■ SOURCE EXTRACT
>> START

The lawyer backed up his client.

“The money was never the problem!” said Rikon. “For [Gilmartin] to say that is outrageous.”
(See: Just in it for the money? Ratner Exec say yes but Daniel Goldstein says no, by Stephen Brown, Wednesday, April 28, 2010.)

The other “news analysis” article by Brown assessing Goldstein’s “legacy” was supplied with this headline:
The Yards Fight - - It’s Over: The Goldstein Legacy: Noble activist or sellout?
That article carefully and fairly points out that Daniel’s options were highly circumscribed when he agreed to the settlement (“His decision to not face a physical eviction only avoided a colorful moment for the media, but not much else. Goldstein was left with few favorable options: he could have chosen to fight on and face an eviction date as soon as mid-May and less money for his apartment, or take a more generous settlement. Either way, the state was going to remain his landlord — it took title to his apartment in March.”). Nevertheless, the fact that Daniel was at the end of his personal options in this regard was not grounds for the editor to slap a headline on the story that said: “The Yards Fight - - It’s Over,” discouraging important further reading.


Goldstein Quotes on His Free Speech Accomplishments


If the Atlantic Yards fight is over, past tense, passe, then why would people even bother to read the article which has the following quotes from Daniel within:
“We’ve done a lot of what the media should have been doing — what well established good-government groups should have done,” Goldstein said. “Watchdogging minute details of an attenuated process. Every false statement, exaggeration and broken promise has been exposed.”

* * *

“We have convinced nearly all good people of good will that the project is a sham and a poster child for the wrong way to develop cities,” Goldstein said. “We shined a bright light on the way eminent domain is abused in New York State to the point where there is now a legislative effort … to reform the state’s laws.

“We’ve exposed the way eminent domain is used and abused in New York as a tool for the most powerful interests in the state,” he added. “It’s on everyone’s radar. … I don’t think any developer will try to things this way again.”

>> END

■ GIVEN DATA
>> START

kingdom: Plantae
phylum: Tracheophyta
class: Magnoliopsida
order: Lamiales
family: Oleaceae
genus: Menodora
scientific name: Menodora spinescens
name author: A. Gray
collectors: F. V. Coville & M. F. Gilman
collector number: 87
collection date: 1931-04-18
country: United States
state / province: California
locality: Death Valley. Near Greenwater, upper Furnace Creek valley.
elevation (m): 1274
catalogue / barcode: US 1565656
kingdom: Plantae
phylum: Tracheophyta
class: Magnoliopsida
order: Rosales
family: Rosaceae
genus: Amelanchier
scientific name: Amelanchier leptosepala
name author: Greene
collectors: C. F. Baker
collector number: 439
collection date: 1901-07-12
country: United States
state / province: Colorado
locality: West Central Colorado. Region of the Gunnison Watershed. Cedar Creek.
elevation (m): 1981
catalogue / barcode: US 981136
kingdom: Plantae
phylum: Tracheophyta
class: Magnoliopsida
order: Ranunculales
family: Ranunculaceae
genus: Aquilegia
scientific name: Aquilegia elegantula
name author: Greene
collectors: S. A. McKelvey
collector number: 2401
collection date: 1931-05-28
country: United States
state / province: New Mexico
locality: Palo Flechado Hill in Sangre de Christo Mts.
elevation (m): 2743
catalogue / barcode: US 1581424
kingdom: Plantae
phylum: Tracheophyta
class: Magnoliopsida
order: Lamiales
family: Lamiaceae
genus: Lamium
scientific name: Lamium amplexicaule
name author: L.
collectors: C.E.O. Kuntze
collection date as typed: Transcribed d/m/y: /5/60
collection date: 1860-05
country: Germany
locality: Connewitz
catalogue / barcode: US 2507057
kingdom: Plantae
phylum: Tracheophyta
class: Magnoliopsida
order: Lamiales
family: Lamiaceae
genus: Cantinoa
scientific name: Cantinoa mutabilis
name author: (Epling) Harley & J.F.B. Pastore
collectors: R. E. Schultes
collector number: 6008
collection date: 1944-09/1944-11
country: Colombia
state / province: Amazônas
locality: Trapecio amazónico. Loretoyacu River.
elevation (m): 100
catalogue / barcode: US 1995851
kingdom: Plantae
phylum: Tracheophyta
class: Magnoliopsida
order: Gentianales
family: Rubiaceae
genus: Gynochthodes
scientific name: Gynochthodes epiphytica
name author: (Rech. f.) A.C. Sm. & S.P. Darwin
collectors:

>> END

Please continue the commentary on Daniel Goldstein and the Atlantic Yards fight, picking up after its final quote.

Ratner’s Bind When It Comes to Free Speech

Is the Atlantic Yards fight “over”? Hardly. Does Forest City Ratner still care a lot about what Daniel has to say? You betcha. Also from that Stephen Brown article:
Ratner, for his part, has been quiet about Goldstein — though yesterday’s settlement leaves little doubt he gave a lot of thought to this longtime thorn in his side.

The developer’s recent statements have not mentioned Goldstein specifically, but the presence of numerous lawyers and two top executives, Bruce Bender and MaryAnne Gilmartin, at Wednesday’s final negotiating session in Justice Abraham Gerges’s chambers in Downtown reinforce how coveted Goldstein’s Pacific Street condo had become and how badly Ratner needed him out quickly.
It is not just Ratner that wanted Goldstein out of his historic loft building condo, Ratner wanted Goldstein silenced.

Decades Into the Future Ratner Desperately Needs Support

Why? Ratner doesn’t want to see the project broken up. Ratner is going to try and hold on to the development rights for this project for perhaps forty years. Support matters. Ratner can't move one foot forward without huge amounts of subsidy (which other developers will want and need for other projects elsewhere in the city). Support matters. Ratner wants to resist investigations of his actions and possible indictment both with respect to his Yonkers Ridge Hill project and with respect to Atlantic Yards. Support matters. Prokhorov is under attack in the U.S. Congress. Failing some surprises he will probably still be approved. . . But support matters. Support matters a lot and will for decades. And remember that the groundbreaking event was pretty empty of supportive politicians. Ratner’s support has been continually waning.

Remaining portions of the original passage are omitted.